Given a rainy Monday night in Los Angeles and a contemporary concert program, the curators of Monday Evening Concerts did something right because the house was packed and buzzing in Zipper Hall yesterday evening. That thing that they did right? Programming a Julius Eastman piece next to a recent work by Sarah Hennies.

Sarah Hennies

The richness of the music outshone even the video mishap that resulted in Sarah Hennies’s Contralto having to be completely restarted. Contralto, written in 2016–17, is an incredible, hour-long work for video, strings, and percussion. The piece revolves around the term “contralto,” which describes the lowest range of the female singing voice. For a trans woman like Hennies, “contralto” presents an interesting envelope in which to think about trans-feminine voices, which, unlike those of trans-masculine people, are not affected by hormone therapy and remain lower. The video follows seven women of varying ages and personalities doing speech and singing exercises to develop cadence and tone that is more affirming of their identities.
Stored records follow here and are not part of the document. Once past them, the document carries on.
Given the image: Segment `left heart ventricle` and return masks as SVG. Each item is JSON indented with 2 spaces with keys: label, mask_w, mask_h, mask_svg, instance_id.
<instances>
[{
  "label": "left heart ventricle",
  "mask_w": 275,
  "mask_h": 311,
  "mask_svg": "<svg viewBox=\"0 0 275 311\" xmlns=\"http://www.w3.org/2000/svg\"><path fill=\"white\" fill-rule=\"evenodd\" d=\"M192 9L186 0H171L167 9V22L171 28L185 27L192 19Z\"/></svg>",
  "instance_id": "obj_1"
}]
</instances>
Like a play, a large part of the experience was becoming invested in the women through their voices and unique responses to the exercises. Not to reduce real people to characters, but it would be hard not to feel that their personalities were integral to the piece after looking into their eyes for an hour. Hennies’s music sounded like a combination of mental chatter and visceral sensation. In waves, the percussionists skittered between light taps on a snare drum and ringing small handbells. The strings slid in pitch up and down past each other, arriving at chords stretched out like giant Alice in the rabbit’s house. One striking pairing of this music with the video was when the women seriously, if sheepishly, produced a nasal “EE,” the silliness of the sound paired with loud ringing of hand bells. The result was shimmering, endearing embarrassment.

The late composer Julius Eastman

Contralto came after a riveting performance of Julius Eastman’s Gay Guerilla. Eastman was a composer active in the 1970s and ’80s in New York, and while he was a considerable force at the time, he died homeless and seemingly forgotten in 1990, many of his scores lost or thrown away. Renewed interest in reviving his work has led to performances like these, and it isn’t without a tinge of trying to make up for harm done. Gay Guerilla, a 30-minute work that flows like a muscle flexing and releasing, was played with ferocious love by pianists Todd Moellenberg, Brendan Nguyen, Adam Tendler, and Richard Valitutto. Beginning with light, layered, repeated notes, rising gently, the texture thickens as more notes are added in more insistent rhythms. At the highest wail of the piece, you could hear the bass strings of all the pianos buzzing and clacking together. The silence after the sound faded was deservedly long.

This concert was somewhat clumsily titled “The Gender of Sound,” and while Hennies’s piece clearly dealt with the topic, there was a weird conflation of gender and sexuality in the inclusion of Eastman’s Gay Guerilla (1979) under this umbrella. It was made clear that Eastman meant his piece as declaration of his will to put his life on the line for gay rights. Gender identity and the fight for gay rights are connected, but there was a more nuanced reason why these two pieces truly did make a great program together.

There is a dire need for art that paints marginalized people with a full depth of color and expression. These pieces did that, largely because the authors themselves are of those marginalized communities. Compassion is the unity that I sensed from the programming last night. I left the hall feeling that I had just heard the work of a man honoring himself deeply, and that of a woman considering herself and women like her to a degree that I have never seen on stage before.